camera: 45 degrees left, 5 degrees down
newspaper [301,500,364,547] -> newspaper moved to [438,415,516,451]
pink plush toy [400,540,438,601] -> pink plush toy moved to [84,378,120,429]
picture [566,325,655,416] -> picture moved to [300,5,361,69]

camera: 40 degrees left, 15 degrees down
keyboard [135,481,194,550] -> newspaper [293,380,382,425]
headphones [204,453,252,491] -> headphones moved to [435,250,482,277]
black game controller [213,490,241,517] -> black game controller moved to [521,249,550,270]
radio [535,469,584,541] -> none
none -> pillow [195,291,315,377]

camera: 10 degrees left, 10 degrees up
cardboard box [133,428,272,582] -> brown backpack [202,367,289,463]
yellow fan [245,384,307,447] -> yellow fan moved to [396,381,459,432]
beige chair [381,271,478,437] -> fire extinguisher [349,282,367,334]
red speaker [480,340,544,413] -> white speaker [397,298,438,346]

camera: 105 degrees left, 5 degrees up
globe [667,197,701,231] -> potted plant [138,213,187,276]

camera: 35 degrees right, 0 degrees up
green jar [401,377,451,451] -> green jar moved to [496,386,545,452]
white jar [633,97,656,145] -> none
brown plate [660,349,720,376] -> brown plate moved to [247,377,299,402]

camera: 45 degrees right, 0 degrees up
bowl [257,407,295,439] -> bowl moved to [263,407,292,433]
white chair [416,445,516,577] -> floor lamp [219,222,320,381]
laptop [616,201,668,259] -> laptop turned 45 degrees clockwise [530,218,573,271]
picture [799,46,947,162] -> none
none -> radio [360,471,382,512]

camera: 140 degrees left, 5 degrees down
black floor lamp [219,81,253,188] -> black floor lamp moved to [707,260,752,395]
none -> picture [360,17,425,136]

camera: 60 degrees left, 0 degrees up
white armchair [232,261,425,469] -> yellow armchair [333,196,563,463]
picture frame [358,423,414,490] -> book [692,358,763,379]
=-=-=-=-=
* _Work request_
Copy out the records shown above, every one, exactly.

* _Written response_
camera: 45 degrees left, 5 degrees down
newspaper [301,500,364,547] -> newspaper moved to [438,415,516,451]
pink plush toy [400,540,438,601] -> pink plush toy moved to [84,378,120,429]
picture [566,325,655,416] -> picture moved to [300,5,361,69]

camera: 40 degrees left, 15 degrees down
keyboard [135,481,194,550] -> newspaper [293,380,382,425]
headphones [204,453,252,491] -> headphones moved to [435,250,482,277]
black game controller [213,490,241,517] -> black game controller moved to [521,249,550,270]
radio [535,469,584,541] -> none
none -> pillow [195,291,315,377]

camera: 10 degrees left, 10 degrees up
cardboard box [133,428,272,582] -> brown backpack [202,367,289,463]
yellow fan [245,384,307,447] -> yellow fan moved to [396,381,459,432]
beige chair [381,271,478,437] -> fire extinguisher [349,282,367,334]
red speaker [480,340,544,413] -> white speaker [397,298,438,346]

camera: 105 degrees left, 5 degrees up
globe [667,197,701,231] -> potted plant [138,213,187,276]

camera: 35 degrees right, 0 degrees up
green jar [401,377,451,451] -> green jar moved to [496,386,545,452]
white jar [633,97,656,145] -> none
brown plate [660,349,720,376] -> brown plate moved to [247,377,299,402]

camera: 45 degrees right, 0 degrees up
bowl [257,407,295,439] -> bowl moved to [263,407,292,433]
white chair [416,445,516,577] -> floor lamp [219,222,320,381]
laptop [616,201,668,259] -> laptop turned 45 degrees clockwise [530,218,573,271]
picture [799,46,947,162] -> none
none -> radio [360,471,382,512]

camera: 140 degrees left, 5 degrees down
black floor lamp [219,81,253,188] -> black floor lamp moved to [707,260,752,395]
none -> picture [360,17,425,136]

camera: 60 degrees left, 0 degrees up
white armchair [232,261,425,469] -> yellow armchair [333,196,563,463]
picture frame [358,423,414,490] -> book [692,358,763,379]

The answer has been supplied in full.